Costs in Relation to the VA Grant and Per Diem Payment – The complex barriers experienced by our nation’s homeless veterans reinforce the need to be flexible as a service provider. Costs for housing and services must be constantly evaluated to offer the highest quality of service. The following are some industry costs for your information on this topic.  While costs will vary by factors such as quality and volume, the information below shows activities and associated costs.



  • Housing Management


  • Clinical Care (non clinic)


  • Service Center Operation
         (for serving 50 veterans)


Therefore, the $32/day per diem note will always fall short of paying in total for what is needed.  Identification and combining of resources is essential and should be encouraged strongly.  In my opinion, the VA Grant and Per Diem service center payment does not relate to operating a center.  

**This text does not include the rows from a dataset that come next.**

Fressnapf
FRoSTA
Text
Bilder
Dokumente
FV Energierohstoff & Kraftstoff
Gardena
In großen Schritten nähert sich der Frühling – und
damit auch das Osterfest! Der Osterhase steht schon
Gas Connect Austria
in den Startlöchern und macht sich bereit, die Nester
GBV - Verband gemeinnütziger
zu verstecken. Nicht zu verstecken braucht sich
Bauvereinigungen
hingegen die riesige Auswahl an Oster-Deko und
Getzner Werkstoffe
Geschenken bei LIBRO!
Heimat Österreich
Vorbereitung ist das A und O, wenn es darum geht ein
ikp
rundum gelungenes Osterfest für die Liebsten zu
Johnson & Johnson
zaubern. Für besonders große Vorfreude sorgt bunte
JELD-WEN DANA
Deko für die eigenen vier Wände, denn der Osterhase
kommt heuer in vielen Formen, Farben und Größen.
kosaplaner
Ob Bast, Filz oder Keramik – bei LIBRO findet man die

Construction, rehab and acquisition require a 35% cash match from the provider.  This usually comes from additional funding sources that are easier to access with the VA portion committed as a grant and a per diem to strengthen the ability to operate.  Flexibility needs to be exercised to create projects that offer beds to homeless veterans.  There are many creative ways to combine development funding or put together assets of providers, VA grant, and financing.  It is crucial also that VA Grant and Per Diem be understood as providers attempt to mesh funding and funders’ requirements.  It is not a perfect process and each is different and often challenging.

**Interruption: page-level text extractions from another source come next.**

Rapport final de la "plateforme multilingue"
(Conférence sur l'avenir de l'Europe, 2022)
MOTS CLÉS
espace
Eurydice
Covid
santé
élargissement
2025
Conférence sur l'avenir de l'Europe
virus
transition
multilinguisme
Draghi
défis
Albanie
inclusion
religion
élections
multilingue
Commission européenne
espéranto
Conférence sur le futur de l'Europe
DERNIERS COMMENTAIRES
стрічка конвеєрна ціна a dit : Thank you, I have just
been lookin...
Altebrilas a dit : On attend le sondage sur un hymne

  • Suggested Options of Service Payment:
  1. Provider prepares an expense budget reflecting housing and services expenses they want the VA to pay for.  The provider is then monitored according to that proposed budget and the services those expenses covered.  VA is flexible and helpful as circumstances require adjustments.  Cost is impacted by the level and type of service.
  2. Determine a housing base per diem and then two or three levels of service per diem as an overlay (basic to more intensive).
  3. Determine outcomes desired and steps to arrive at those outcomes.  Then determine cost and pay the provider monthly (1/12) of budget if 80% of outcomes are being met or if veterans are moving toward independence that month (documented).  Volunteers of America of Florida has two pilots of this nature with the State Department of Children and Families, Office of Substance Abuse and Mental Health.  It has a remarkable impact on how services are delivered!

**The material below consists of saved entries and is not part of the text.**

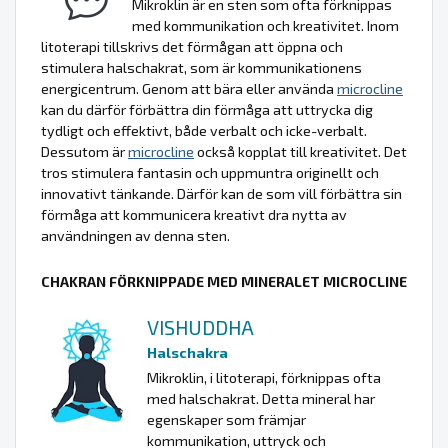
Mikroklin är en sten som ofta förknippas
med kommunikation och kreativitet. Inom
litoterapi tillskrivs det förmågan att öppna och
stimulera halschakrat, som är kommunikationens
energicentrum. Genom att bära eller använda
microcline
kan du därför förbättra din förmåga att uttrycka dig
tydligt och effektivt, både verbalt och icke-verbalt.
Dessutom är
microcline
också kopplat till kreativitet. Det
tros stimulera fantasin och uppmuntra originellt och
innovativt tänkande. Därför kan de som vill förbättra sin
förmåga att kommunicera kreativt dra nytta av
användningen av denna sten.
CHAKRAN FÖRKNIPPADE MED MINERALET MICROCLINE
VISHUDDHA
Halschakra
Mikroklin, i litoterapi, förknippas ofta
med halschakrat. Detta mineral har
egenskaper som främjar
kommunikation, uttryck och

Note:  The VA must pay their portion of administrative overhead based on a reasonable percent.  It costs a viable organization between twelve and twenty-five percent (12-25%) of administrative costs – the higher percent for the smaller organization.

The flexibility we build now, in this program, should also be with an eye to the future when we will be focused on a new era of veterans with a whole new set of circumstances and needs.  Our work over the last decade has been primarily with homeless veterans who served during the Vietnam era.  Veterans now returning from Operation Iraqi Freedom or Operation Enduring Freedom should benefit from the lessons we have learned in developing support and interventions.  Our returning troops have post traumatic stress disorder, traumatic brain injury, and other serious mental health/substance abuse disorders which will require services on a longer term basis.  Please consider the need for permanent supported housing for these veterans.  As we work together to address program improvements, we will be better prepared to continue to meet the needs of current homeless veterans and wisely anticipate the needs of our returning troops.

In closing, I hope the pressure on the Grant and Per Diem Program will lift so the staff can more effectively advance the Program goals.  We all need to be more secure in what we are doing and why we are doing it!  When we embrace common goals to serve and support homeless veterans, and reach out with a sincere helping hand, powerfully positive outcomes will result. 

Thank you for the opportunity to share my views on this important and worthwhile program.  I hope my comments are representative of other providers or that their opinions are represented in the comments of my other colleagues testifying with me today.